[Crítica] Liga Da Justiça Sombria

Quando nem sequer os maiores heróis da Terra – Superman, Mulher Maravilha, Batman, etc – conseguem resolver uma questão que aparentemente é espiritual, um novo grupo de justiceiros deveria ser acionado. A questão é que não há uma reunião desses místicos super poderosos, até que haja um convocação feita pelo Homem-Morcego.
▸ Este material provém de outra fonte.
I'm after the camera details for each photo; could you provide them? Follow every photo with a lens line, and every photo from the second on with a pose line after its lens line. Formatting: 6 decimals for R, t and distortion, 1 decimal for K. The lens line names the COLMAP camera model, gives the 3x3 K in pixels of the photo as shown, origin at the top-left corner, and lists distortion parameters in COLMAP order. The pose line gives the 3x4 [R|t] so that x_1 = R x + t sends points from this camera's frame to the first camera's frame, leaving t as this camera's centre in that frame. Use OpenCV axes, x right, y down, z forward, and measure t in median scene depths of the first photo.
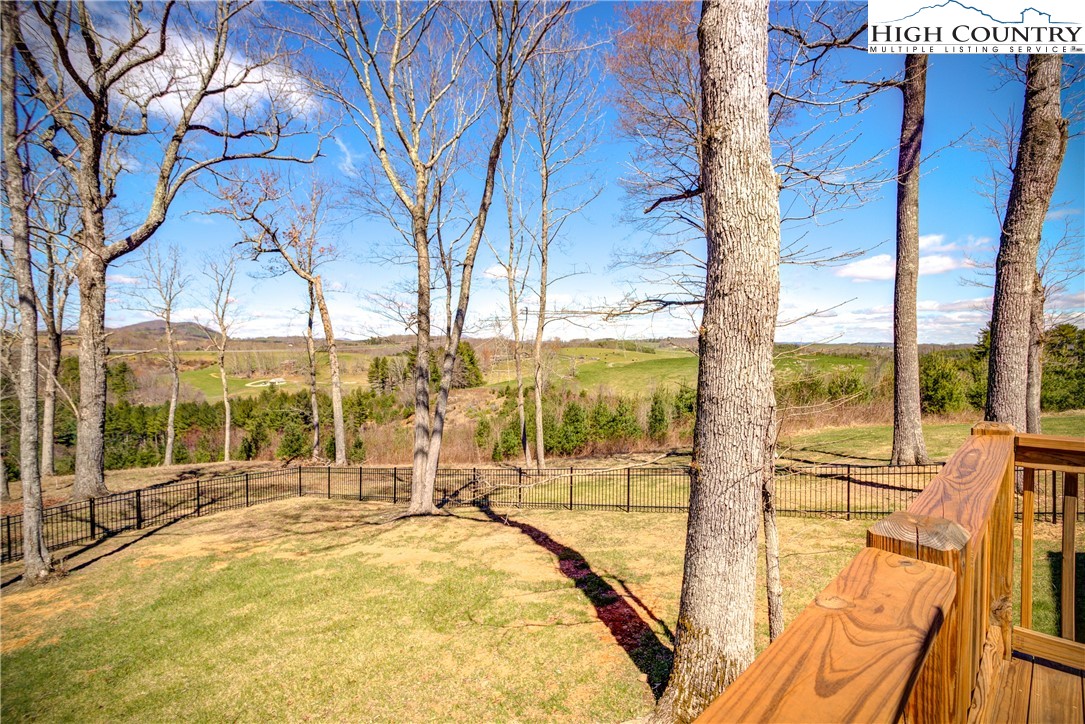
lens RADIAL K [[524.8, 0, 541.5], [0, 524.8, 362.9], [0, 0, 1]] dist [-0.011344, 0.002778]
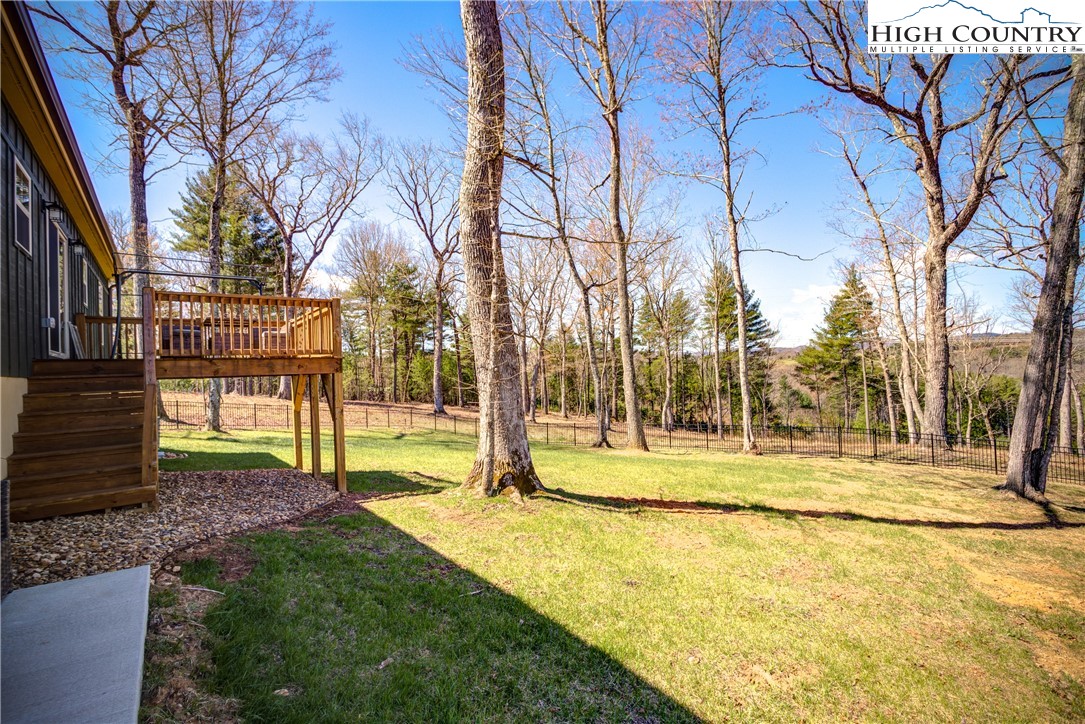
lens RADIAL K [[524.8, 0, 541.5], [0, 524.8, 362.9], [0, 0, 1]] dist [-0.011344, 0.002778]
pose [[-0.157814, -0.010931, -0.987408, 0.440609], [0.014259, 0.999809, -0.013348, 0.066849], [0.987366, -0.016186, -0.157628, 0.298229]]
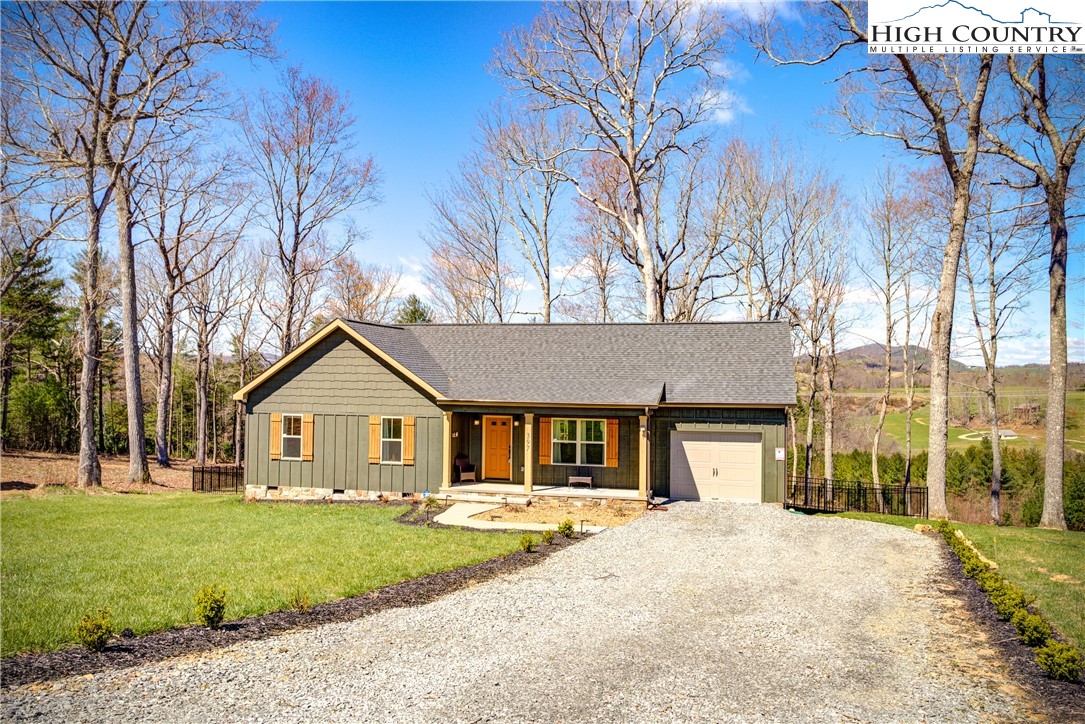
lens RADIAL K [[792.6, 0, 536.3], [0, 792.6, 359.6], [0, 0, 1]] dist [-0.005007, -0.000366]
pose [[0.504528, -0.016846, -0.863231, 1.387465], [-0.031102, 0.998806, -0.037670, -0.072726], [0.862835, 0.045854, 0.503401, -0.836923]]
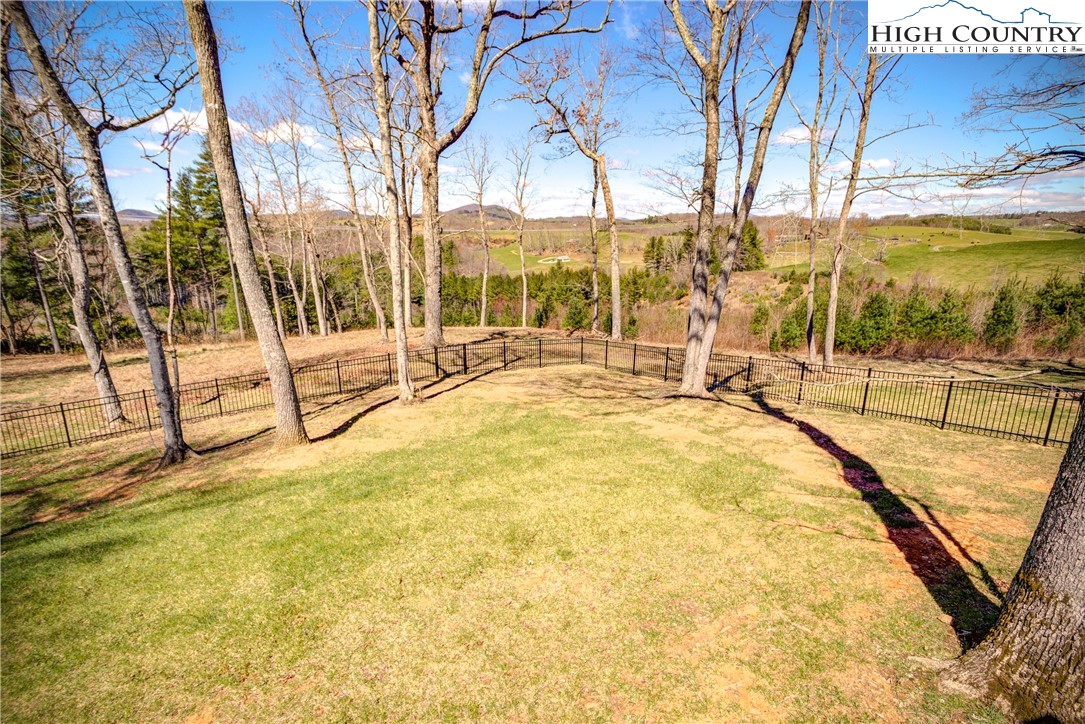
lens RADIAL K [[522.8, 0, 542.5], [0, 522.8, 362.0], [0, 0, 1]] dist [-0.012828, 0.000548]
pose [[0.874314, 0.116287, -0.471223, -0.007879], [-0.008461, 0.974379, 0.224755, 0.000647], [0.485286, -0.192520, 0.852897, 0.006675]]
Liga da Justiça Sombria é baseada livremente na revista homônima dos Novos 52, e mostra Constantine, Zatanna, Desafiador, Jason Blood/Etrigan, Monstro do Pântano e outros agindo juntos, a fim de resolver uma questão envolvendo seres incorpóreos.

A adaptação que o filme de Jay Oliva se propõe a fazer é a do primeiro arco da revista  da fase dos Novos 52. A mudança mais drástica é por conta do vilão, que nas HQs era a Magia (ou Enchantress, no original), e que é retirada para não se confundir com a trama do péssimo Esquadrão Suicida, de David Ayer, que acabava de receber críticas muito negativas à época. Fora essa mudança, não há muito do que reclamar em relação a fidelidade relativa ao cânone dos personagens, exceto é claro que a maioria deles é mostrada de maneira muito genérica.

Etrigan, Constantine e o Monstro do Pantano são mostrados como quaisquer outros personagens da DC Comics, sem quaisquer complexidades de identidade ou de aceitação, como normalmente são retratados nos quadrinhos. Tal fato nos faz perguntar qual a necessidade colocá-los nesse grupo denominado como dark, exceto é claro pela vulnerabilidade de Superman a ataques mágicos. O Felix Faust utilizado como antagonista também não mostra muito potencial de exploração. Os combates corporais não empolgam, tampouco decepcionam, tudo na produção soa morno.

O argumento de J. M. DeMatteis (Batman: Absolvição, Liga da Justiça Cômica) e Ernie Altbacker é genérico e a aventura não tem um clímax minimamente cativante, tudo isso aliados aos personagens que sequer causam apreço no público fazem desse Liga Justiça Sombria uma das mais descartáveis animações da DC.